Issue - meetings

ROWIP 2 Liverpool City Region Combined Rights of Way Improvement Plan.

Meeting: 28/02/2018 - Environment and Urban Renewal Policy and Performance Board (Item 31)

31 ROWIP 2 Liverpool City Region Combined Rights of Way Improvement Plan. pdf icon PDF 307 KB

Additional documents:

Minutes:

            The Board considered a report of the Strategic Director, Enterprise, Community and Resources, which provided information on the Liverpool City Region (LCR) joint Rights of Way Improvement Plan (ROWIP), a copy of which had been forwarded to Members for comment. Halton had produced its first statutory Public Rights of Way Improvement Plan in 2009. With the creation of the LCR joint ROWIP each authority had identified the successes of previous individual ROWIP whilst combining the ambitions of each member authority looking to the future.

 

            Members noted that the ROWIP was a statutory document which dealt specifically with Rights of Way and traffic free corridors. The document was designed to give a forward looking vision as to how they would be used, promoted and upgraded over the next decade. The Plan aimed to bring Rights of Way in line with all other Highways and include them in the LCR’s overall commitment to promote and encourage sustainable travel. It was not intended as a comprehensive guide to all future maintenance and capital schemes. Instead Halton would bring forward schemes which would then be evaluated. It was the ambition of the LCR to ensure that ROWIP enhancements were linked into the mainstream delivery of a range of schemes.

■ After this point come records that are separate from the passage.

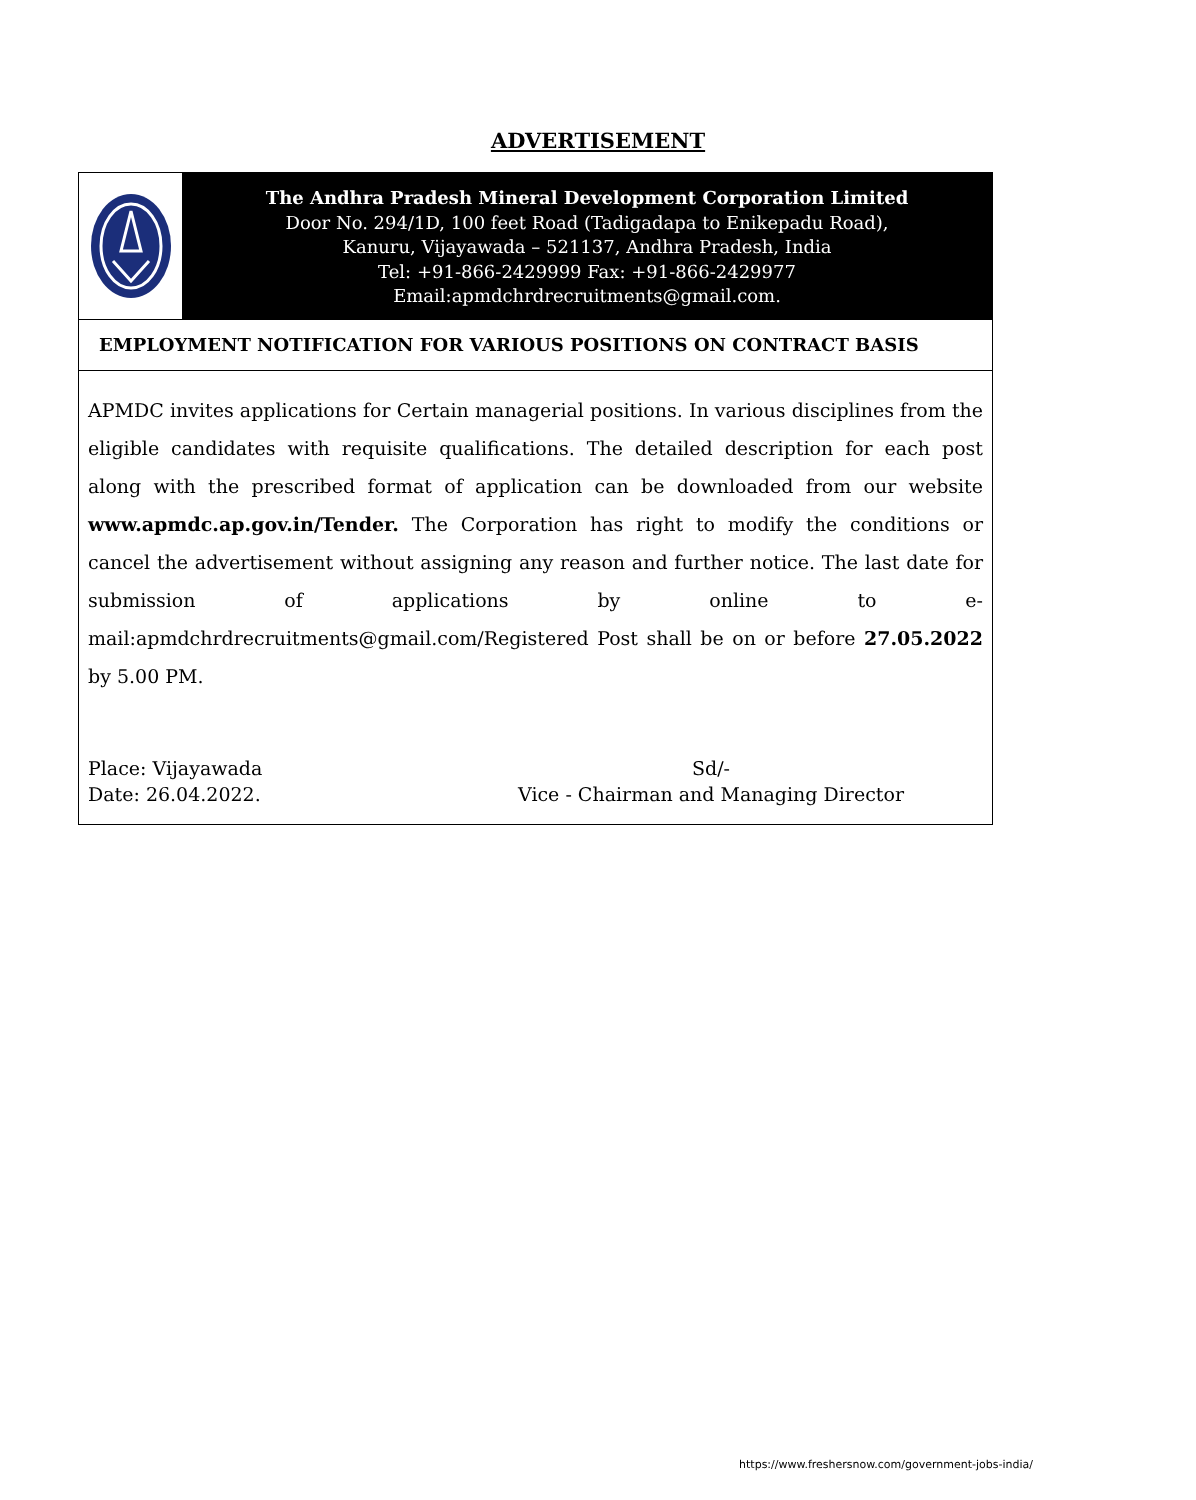ADVERTISEMENT
The Andhra Pradesh Mineral Development Corporation Limited
Door No. 294/1D, 100 feet Road (Tadigadapa to Enikepadu Road),
Kanuru, Vijayawada – 521137, Andhra Pradesh, India
Tel: +91-866-2429999 Fax: +91-866-2429977
Email:apmdchrdrecruitments@gmail.com.
EMPLOYMENT NOTIFICATION FOR VARIOUS POSITIONS ON CONTRACT BASIS
APMDC invites applications for Certain managerial positions. In various disciplines from the eligible candidates with requisite qualifications. The detailed description for each post along with the prescribed format of application can be downloaded from our website www.apmdc.ap.gov.in/Tender. The Corporation has right to modify the conditions or cancel the advertisement without assigning any reason and further notice. The last date for submission of applications by online to e-mail:apmdchrdrecruitments@gmail.com/Registered Post shall be on or before 27.05.2022 by 5.00 PM.
Place: Vijayawada
Date: 26.04.2022.
Sd/-
Vice - Chairman and Managing Director
https://www.freshersnow.com/government-jobs-india/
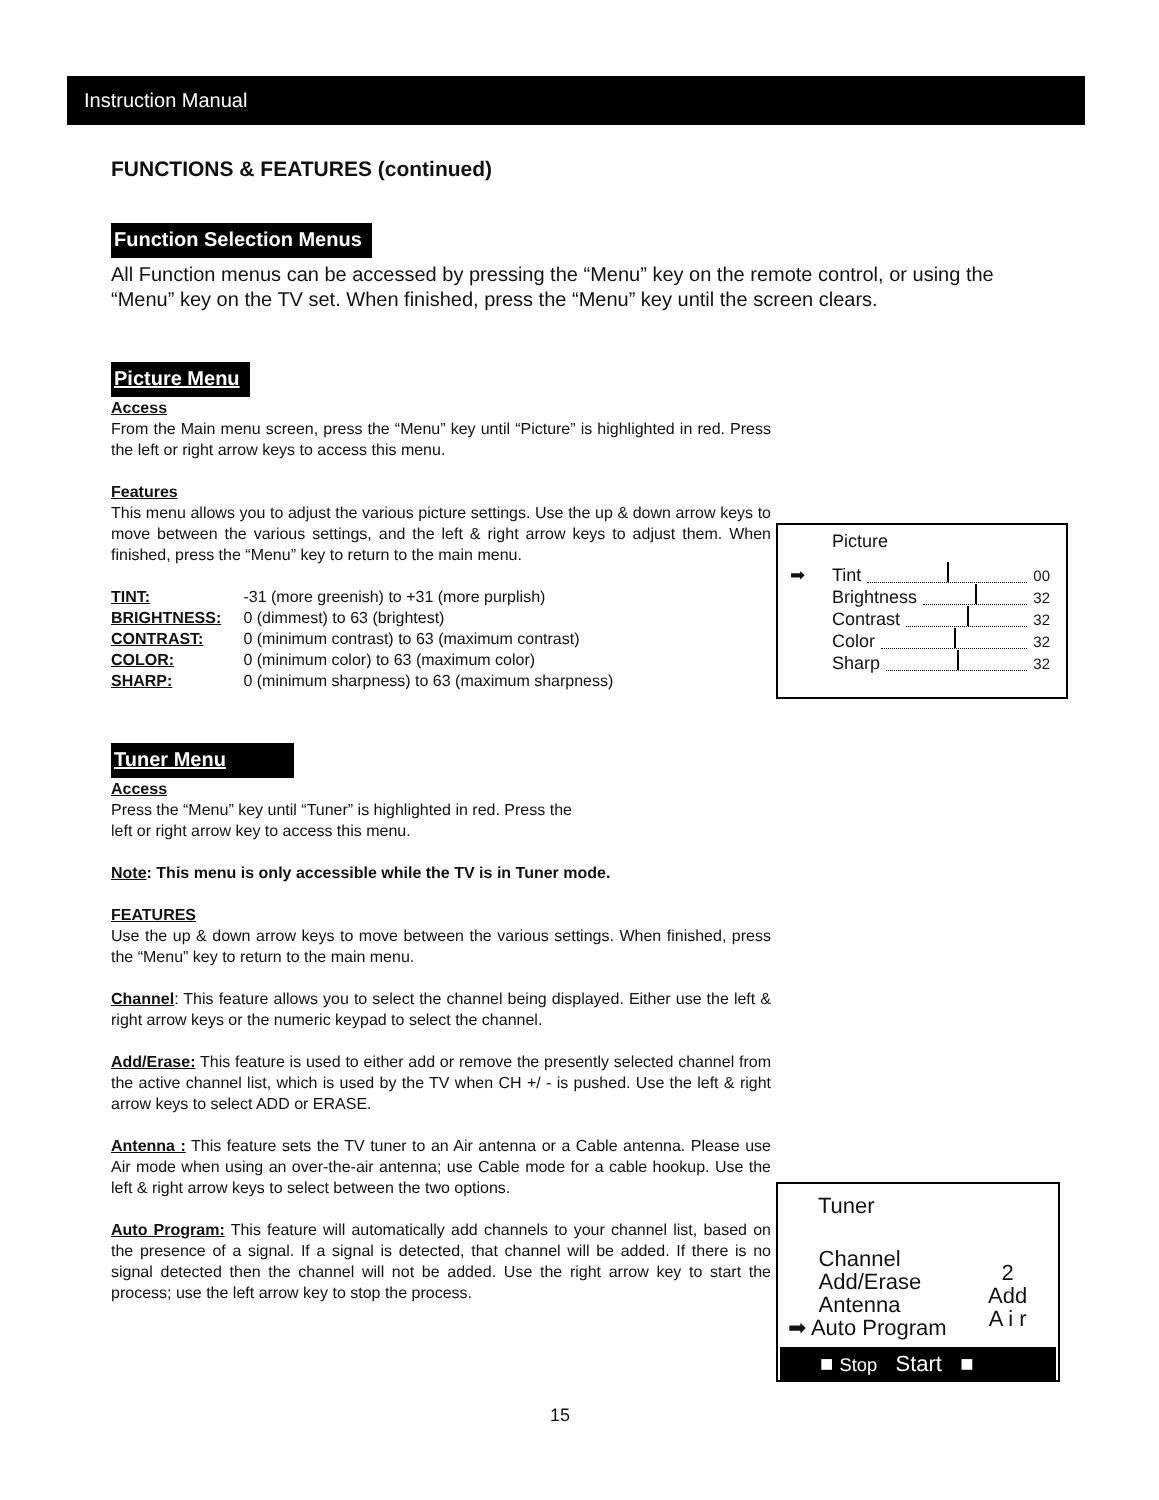Instruction Manual
FUNCTIONS & FEATURES (continued)
Function Selection Menus
All Function menus can be accessed by pressing the “Menu” key on the remote control, or using the “Menu” key on the TV set. When finished, press the “Menu” key until the screen clears.
Picture Menu
Access
From the Main menu screen, press the “Menu” key until “Picture” is highlighted in red. Press the left or right arrow keys to access this menu.
Features
This menu allows you to adjust the various picture settings. Use the up & down arrow keys to move between the various settings, and the left & right arrow keys to adjust them. When finished, press the “Menu” key to return to the main menu.
TINT: -31 (more greenish) to +31 (more purplish)
BRIGHTNESS: 0 (dimmest) to 63 (brightest)
CONTRAST: 0 (minimum contrast) to 63 (maximum contrast)
COLOR: 0 (minimum color) to 63 (maximum color)
SHARP: 0 (minimum sharpness) to 63 (maximum sharpness)
Tuner Menu
Access
Press the “Menu” key until “Tuner” is highlighted in red. Press the
left or right arrow key to access this menu.
Note: This menu is only accessible while the TV is in Tuner mode.
FEATURES
Use the up & down arrow keys to move between the various settings. When finished, press the “Menu” key to return to the main menu.
Channel: This feature allows you to select the channel being displayed. Either use the left & right arrow keys or the numeric keypad to select the channel.
Add/Erase: This feature is used to either add or remove the presently selected channel from the active channel list, which is used by the TV when CH +/ - is pushed. Use the left & right arrow keys to select ADD or ERASE.
Antenna : This feature sets the TV tuner to an Air antenna or a Cable antenna. Please use Air mode when using an over-the-air antenna; use Cable mode for a cable hookup. Use the left & right arrow keys to select between the two options.
Auto Program: This feature will automatically add channels to your channel list, based on the presence of a signal. If a signal is detected, that channel will be added. If there is no signal detected then the channel will not be added. Use the right arrow key to start the process; use the left arrow key to stop the process.
Picture
➡ Tint
00
Brightness
32
Contrast
32
Color
32
Sharp
32
Tuner
Channel
Add/Erase
Antenna
➡ Auto Program
2
Add
A i r
■ Stop Start ■
15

At present, such committed schemes being taken forward through this programme were:

 

·         Bridgewater Canal Pedestrian and Cycle Improvements

·         Runcorn East Rail Station Access Improvements

·         Jaguar Land Rover JLR-3MG Cycle Corridor

·         A56 Sustainable Links to Sci-Tech Daresbury

·         Astmoor Business Hub Corridor

 

            One of the many advantages of a joint ROWIP approach was the ability to coordinate funding bids toward common goals as well as working together to create successful, user friendly cross boundary links. It was hoped that this approach would progress economic and socio-economic targets (for example, walking and cycling strategies) whilst improving transport links and opening up sustainable travel choices across the region.

            RESOLVED: That the Board supports the Rights of Way Improvement Plan and recommends that the Executive Board formally endorses it.